Still, even in their most self-aware moments, shows like The Sopranos or Glee allowed audiences to connect with their characters’ humanity. The Office (U.S.) ran much longer and was more successful than the U.K. original because it softened Ricky Gervais’ unrelenting cynicism, giving us arcs that felt heartfelt and unencumbered by sarcasm.

Television, as a medium, has struck a better balance between style and substance. Characters like Don Draper (Mad Men), Rick Sanchez (Rick and Morty), and Bojack Horseman (Bojack Horseman) became cultural icons by blending emotional complexity with self-awareness. In contrast, films have often sacrificed substance for style.

Take characters like Deadpool or Thor—while entertaining, their attempts at emotional depth often feel misplaced or rushed. The constraints of a two-hour runtime leave little room for the kind of layered storytelling that resonates deeply. This might explain the waning dominance of the blockbuster. Audiences willing to commit 2-3 hours of their attention now demand something more: a meaningful, emotional experience.

Yet, as Barbie proved, quippy dialogue and fast-paced storytelling are far from obsolete. Modern viewers, with endless content at their fingertips, can binge-watch 20 hours of video in a day. But when they go to a theatre or sit down intentionally for long-form content, they want something that lingers, something they can feel in their soul.

Therein lies a challenge for contemporary artists: finding their voice in an overwhelming sea of curated content and useless information. It’s not just about telling a story; it’s about knowing why you’re telling it in the first place. People like Rick Rubin, who preach the most basic truths that any real artist knows, are now hailed as profound simply because they revisit the fundamentals of discovering one’s voice. The advice feels revolutionary only because so many creatives have lost touch with their sense of self.

Identity, after all, is one of the most loaded concepts of our time. Knowing who you are is more difficult than knowing just about anything else because you can’t Google that. We’re bombarded with representations of identity, yet those representations often feel like reflections in a hall of mirrors: distorted, endless, and impossible to pin down.
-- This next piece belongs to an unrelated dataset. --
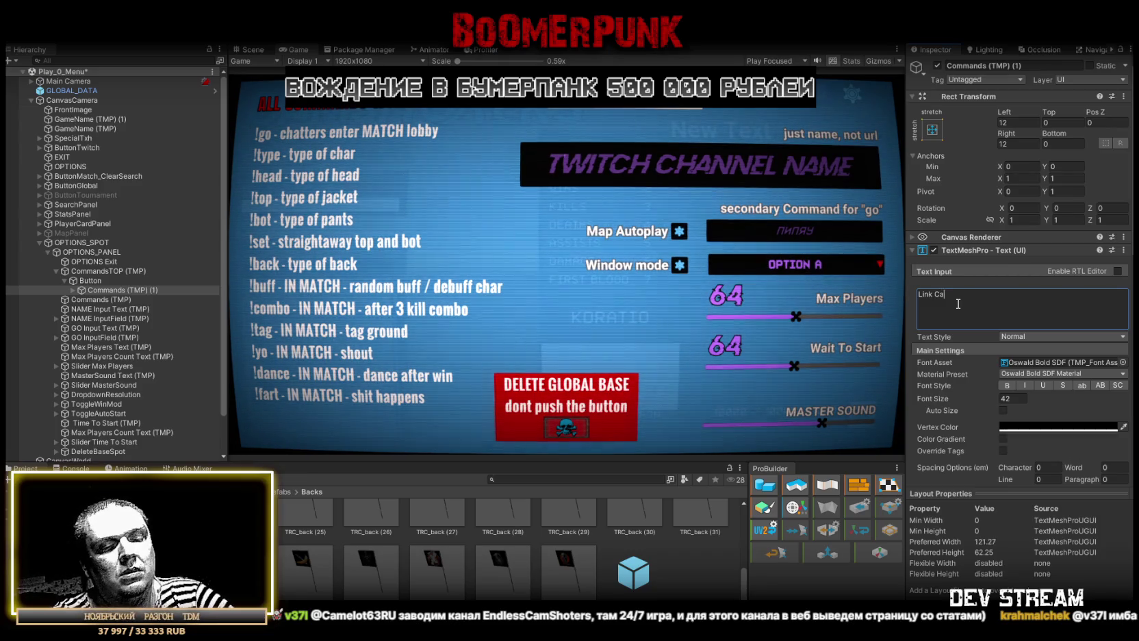
pyautogui.write('s')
This confusion often bleeds into art, leaving creators unsure of what they’re even trying to say.

There’s a difference between self-awareness and awareness of ‘the self’. The former is easy to fake, like with a character cracking a meta-joke, or a wink at the audience. The latter requires the kind of introspection that makes both creators and audiences uncomfortable. It demands true sincerity.
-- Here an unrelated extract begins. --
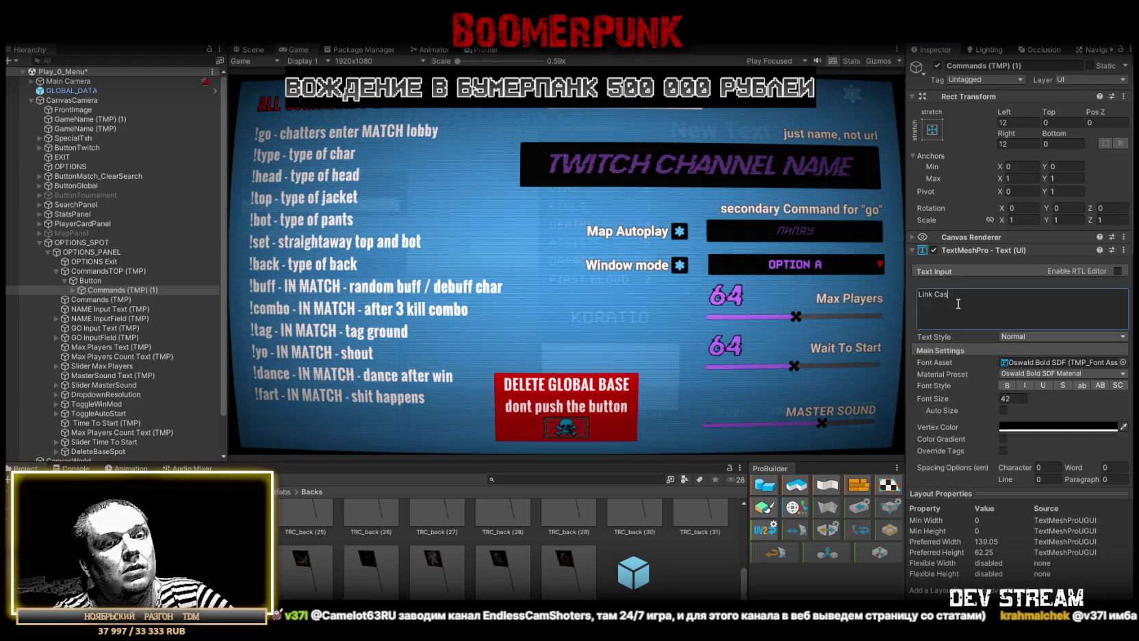
pyautogui.write('tom')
David Foster Wallace foresaw this tension in his 1993 essay E Unibus Pluram: Television and U.S. Fiction. He envisioned a literary rebellion against irony: “The next real literary ‘rebels’… might well emerge as some weird bunch of ‘anti-rebels,’ born oglers who dare to back away from ironic watching, who have the childish gall to actually endorse single-entendre values… The new rebels might be the ones willing to risk the yawn, the rolled eyes, the cool smile, the nudged ribs… Accusations of sentimentality, melodrama. Credulity. Willingness to be suckered by a world of lurkers and starers who fear gaze and ridicule above imprisonment without law.”
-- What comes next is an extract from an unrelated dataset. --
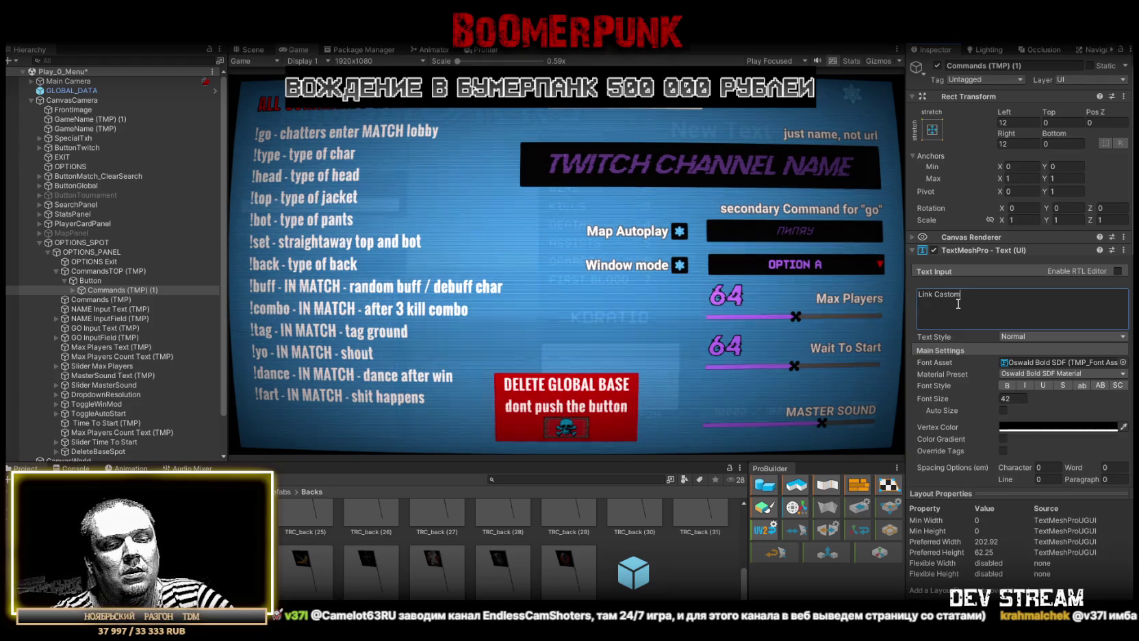
pyautogui.write('izatoin')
In a world oversaturated with content that confuses cleverness for substance, sincerity and intentionality are the currencies of lasting art. The unfounded purity of expression free of self-consciousness is the hallmark of great art, the kind that artists like me aspire to create. The cult of the sentimental will never die because it speaks to something inherently human. And as humanity loops through its cycles of cynicism and earnestness, it will always find its way back to what matters most.